In a somewhat puzzling ruling handed down on May 25, a Florida district court judge held that the court lacked jurisdiction to address whether a Massachusetts lawyer who appeared on behalf of his defendant client at a Florida mediation was engaging in the unauthorized practice of law.
As reported by Law360 (subs. req.), the plaintiff, which runs an adult subscription service, is suing defendant Sun Social and others for allegedly hosting pirated content on their internet porn sites.
No jurisdiction, no sanctions
At the mediation, Sun Social appeared through its Massachusetts counsel, who had not yet sought pro hac vice admission. Only after the parties reached an impasse did the plaintiff object to the Massachusetts lawyer’s participation. The plaintiff charged the lawyer with unauthorized practice and sought sanctions, including disqualification.
The district court held that it could not address whether the lawyer’s conduct was UPL, because the Florida Constitution vests the state supreme court “with exclusive jurisdiction over … the prohibition of practice by persons not members of the Florida Bar,” and case law interpreting the provision delegates the determination of UPL solely “to the Florida Bar.”

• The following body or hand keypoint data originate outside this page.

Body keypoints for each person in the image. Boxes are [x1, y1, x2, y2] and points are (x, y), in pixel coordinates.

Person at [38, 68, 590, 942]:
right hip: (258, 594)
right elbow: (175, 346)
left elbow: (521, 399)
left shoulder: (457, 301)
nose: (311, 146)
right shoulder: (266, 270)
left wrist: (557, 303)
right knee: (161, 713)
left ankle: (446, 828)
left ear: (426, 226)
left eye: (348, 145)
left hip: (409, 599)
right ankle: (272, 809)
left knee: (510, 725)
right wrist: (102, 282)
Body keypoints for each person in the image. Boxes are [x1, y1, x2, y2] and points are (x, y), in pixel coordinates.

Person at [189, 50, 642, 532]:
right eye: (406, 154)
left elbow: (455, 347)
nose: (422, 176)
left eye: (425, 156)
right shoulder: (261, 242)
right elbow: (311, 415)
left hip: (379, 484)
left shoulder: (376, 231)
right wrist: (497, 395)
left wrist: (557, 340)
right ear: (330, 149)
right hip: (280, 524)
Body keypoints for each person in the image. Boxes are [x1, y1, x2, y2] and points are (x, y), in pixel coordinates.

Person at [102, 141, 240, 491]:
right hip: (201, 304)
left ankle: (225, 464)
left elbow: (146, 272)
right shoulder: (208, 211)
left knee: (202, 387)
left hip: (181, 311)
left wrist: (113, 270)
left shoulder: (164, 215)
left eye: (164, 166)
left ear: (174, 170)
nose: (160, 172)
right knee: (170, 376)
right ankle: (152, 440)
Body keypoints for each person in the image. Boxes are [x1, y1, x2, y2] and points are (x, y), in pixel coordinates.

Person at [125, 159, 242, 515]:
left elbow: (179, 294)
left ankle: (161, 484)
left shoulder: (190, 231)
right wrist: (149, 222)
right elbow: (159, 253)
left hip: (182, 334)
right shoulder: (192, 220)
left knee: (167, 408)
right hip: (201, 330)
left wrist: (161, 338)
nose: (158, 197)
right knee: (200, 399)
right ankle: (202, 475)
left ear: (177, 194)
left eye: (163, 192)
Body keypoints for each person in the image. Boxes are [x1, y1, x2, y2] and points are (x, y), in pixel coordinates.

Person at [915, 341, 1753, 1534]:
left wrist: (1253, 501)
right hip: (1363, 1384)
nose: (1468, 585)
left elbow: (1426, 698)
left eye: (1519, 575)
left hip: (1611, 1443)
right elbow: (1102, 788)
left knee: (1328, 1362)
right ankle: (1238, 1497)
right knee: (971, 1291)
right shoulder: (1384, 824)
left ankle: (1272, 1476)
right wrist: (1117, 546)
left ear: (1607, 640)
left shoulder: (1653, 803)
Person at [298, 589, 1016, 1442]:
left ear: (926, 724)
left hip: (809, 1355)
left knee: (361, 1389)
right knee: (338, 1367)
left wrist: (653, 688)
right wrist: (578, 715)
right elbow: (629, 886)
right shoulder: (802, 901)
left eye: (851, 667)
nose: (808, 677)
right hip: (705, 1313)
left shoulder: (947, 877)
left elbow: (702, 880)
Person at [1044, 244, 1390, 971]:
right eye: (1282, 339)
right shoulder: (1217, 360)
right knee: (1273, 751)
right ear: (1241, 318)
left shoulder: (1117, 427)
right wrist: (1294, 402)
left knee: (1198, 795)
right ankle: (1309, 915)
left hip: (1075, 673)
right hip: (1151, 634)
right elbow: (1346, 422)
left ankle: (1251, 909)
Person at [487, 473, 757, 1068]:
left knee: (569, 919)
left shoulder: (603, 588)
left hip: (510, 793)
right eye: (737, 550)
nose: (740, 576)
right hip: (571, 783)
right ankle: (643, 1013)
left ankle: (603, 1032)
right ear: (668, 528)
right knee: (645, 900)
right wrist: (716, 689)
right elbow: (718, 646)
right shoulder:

The federal court judge denied the sanctions motion, ruling that “only the Florida Supreme Court has jurisdiction to determine whether the alleged acts constitute the unauthorized practice of law,” and noting that the lawyer had since sought and obtained pro hac vice admission.
Really without teeth?
The court seems to have reached the right outcome here, but for the wrong reason — and in holding that it was required to be agnostic on the issue of UPL, the court took a too-narrow view of its power to remedy future conduct that it might be presented with.
First, Rule 4-5.5 of the Florida Rules of Professional Conduct, like its Model Rule analog, creates some limited circumstances permitting lawyers admitted elsewhere to practice temporarily in Florida — including in “pending or potential” ADR proceedings like mediations (if the services arise out of or are reasonably related to the lawyer’s practice in his or her home jurisdiction). And second, the Southern District of Florida’s own Local Rule 11.1 incorporates the Rules of Professional Conduct as standards and provides that for violating those rules, “attorneys may be subject to appropriate disciplinary action,” including under the court’s own Rules Governing Attorney Discipline.
If the district court lacks authority to sanction lawyers who sail outside the limited safe harbor of Rule 5.5’s temporary-practice provision, that limitation does not appear in the court’s local rules. Indeed, it would appear to run counter to the court’s power to manage the proceedings before it.
“Immature and unprofessional mudslinging”
It is possible that the court was reflecting its impatience with the parties, which, the judge wrote, had engaged in “immature and unprofessional mudslinging.” And after all, the Massachusetts lawyer had (after “blatantly drag[ging] his feet”) finally obtained the court’s permission to appear. But in any event, the implication that the district court would be hamstrung in dealing with ethical misconduct constituting the unauthorized practice of law is unfortunate.